After all cards have been dealt, one may say:

| tschintschar | Translation | Meaning |
|---|---|---|
| in trochetg |  | I have five or six trumps |
| ina trocca |  | I have seven or eight trumps |
| in pèr tunnels |  | I have four or five small trumps |
| da Medel | from the Medel | I have eight to ten high trumps |
| da Tujetsch | from Tujetsch | I have many face cards |
| ina cuort or ina famiglia | one court or one family | I have all the face cards of one suit |
| in pass | one step | I have two honours with six or seven trumps |
| jeu gidel | I help | I have a good hand |
| pli bugen autras | I prefer other cards | My hand is mediocre |
| jeu sun buc cheu | I am not here | I have nothing |
| fai scart or nus dein | Go discard or we play | Start the game |

After all cards are dealt, the dealer has the privilege of forcing a new hand to be dealt if the dealer's hand is void of trumps.

== Play ==

The dealer discards two cards, which may not include Kings or Honours (the I or XXI of trump, as well as the Fool [il narr]). Other trumps may be discarded, though this is inadvisable. A good strategy is to eliminate a suit in which one is short, to allow trumping when this suit comes up in play; if this is impossible, it is advisable to discard the lowest two cards of a suit in which one is long.
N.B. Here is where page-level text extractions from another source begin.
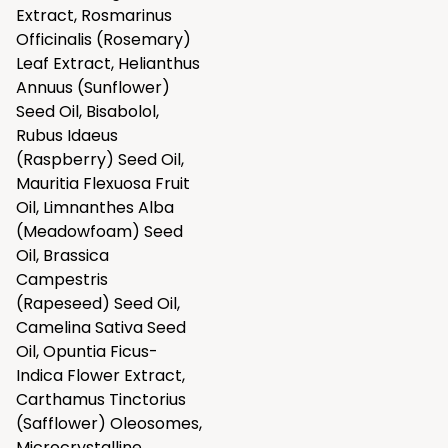
Extract, Rosmarinus
Officinalis (Rosemary)
Leaf Extract, Helianthus
Annuus (Sunflower)
Seed Oil, Bisabolol,
Rubus Idaeus
(Raspberry) Seed Oil,
Mauritia Flexuosa Fruit
Oil, Limnanthes Alba
(Meadowfoam) Seed
Oil, Brassica
Campestris
(Rapeseed) Seed Oil,
Camelina Sativa Seed
Oil, Opuntia Ficus-
Indica Flower Extract,
Carthamus Tinctorius
(Safflower) Oleosomes,
Microcrystalline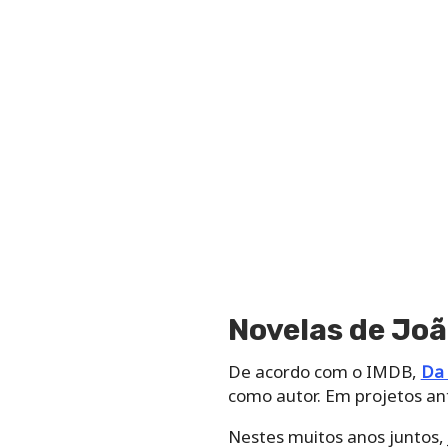
Novelas de Jo
De acordo com o IMDB,
Da 
como autor. Em projetos ant
Nestes muitos anos juntos,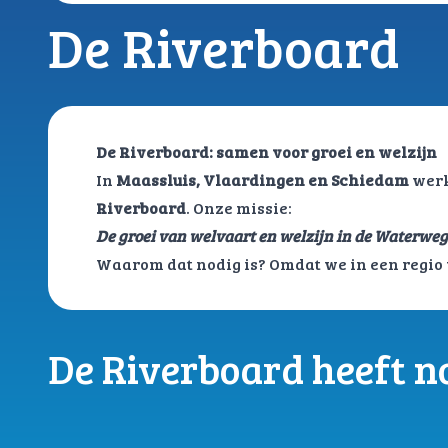
De Riverboard
De Riverboard: samen voor groei en welzijn
In
Maassluis, Vlaardingen en Schiedam
werk
Riverboard
. Onze missie:
De groei van welvaart en welzijn in de Waterweg
Waarom dat nodig is? Omdat we in een regio
De Riverboard heeft n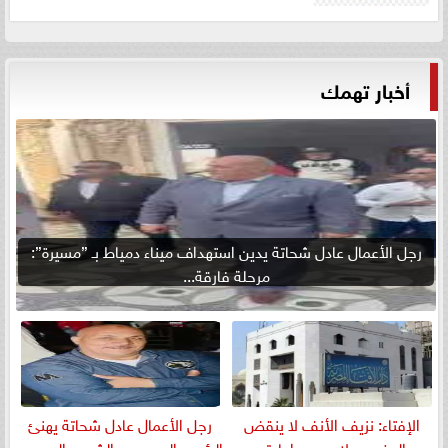
أخبار تهمك
رجل الأعمال عادل شحاتة يدين استهداف ميناء دمياط بـ ”مسيرة”:
مرحلة فارقة...
الإفتاء: نزيف الأنف لا ينقض
رجل الأعمال عادل شحاتة يهنئ
الوضوء ولا يوجب إعادته
الرئيس السيسي والشعب المصري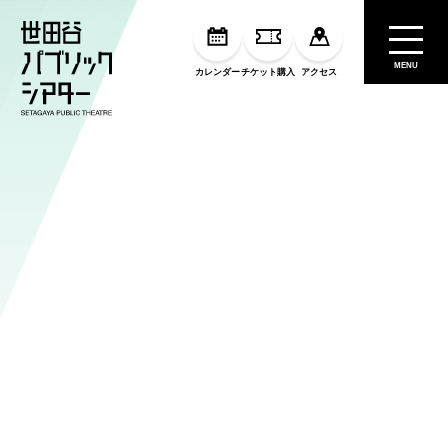
MENU
カレンダー
チケット購入
アクセス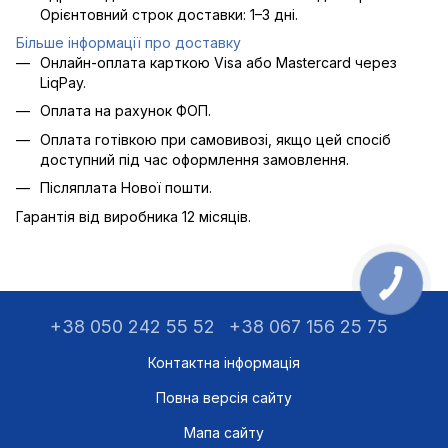
Орієнтовний строк доставки: 1–3 дні.
Більше інформації про доставку
Онлайн-оплата карткою Visa або Mastercard через
LiqPay.
Оплата на рахунок ФОП.
Оплата готівкою при самовивозі, якщо цей спосіб
доступний під час оформлення замовлення.
Післяплата Нової пошти.
Гарантія від виробника 12 місяців.
+38 050 242 55 52
+38 067 156 25 75
Контактна інформація
Повна версія сайту
Мапа сайту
The dealer leads the first trick with any card; each player in turn, moving to the right, must follow suit. If this is impossible, they must trump, and if this is impossible as well, they can play any card but can not win. The winner of the trick leads the next one.

The Fool can be played in any trick. It excuses the player from following suit. If the side that wins the trick did not play the Fool, they must return it to their opponents, in exchange for a one-point card. If the Fool leads a trick, the next player's card determines the trick's suit. The Fool can only be lost if the player's side fails to win any tricks.

The most distinguishing aspect of Troccas which separates it from other tarot games is a rule involving the king and jack of each suit. When a suit is led for the first time and that suit's king is played in it, whoever wins that trick can demand that the jack of that suit be surrendered (if it hasn't already been played). The jack's owner takes back his or her original card and exchanges it with the jack unless they had played the queen, cavalier, or the Fool. If the player who played the king also held the jack, they can play both cards together. After the trick, they can demand a card of the same suit from the other players. This rule has no effect if the jack was one of the two cards discarded by the dealer.

In some regions, a player with the highest unplayed trump can let the partner know by knocking on the table.

== Scoring ==

Players win or lose game points equal to the card points over or below thirty-six; in practice, each point generally corresponds to a small stake.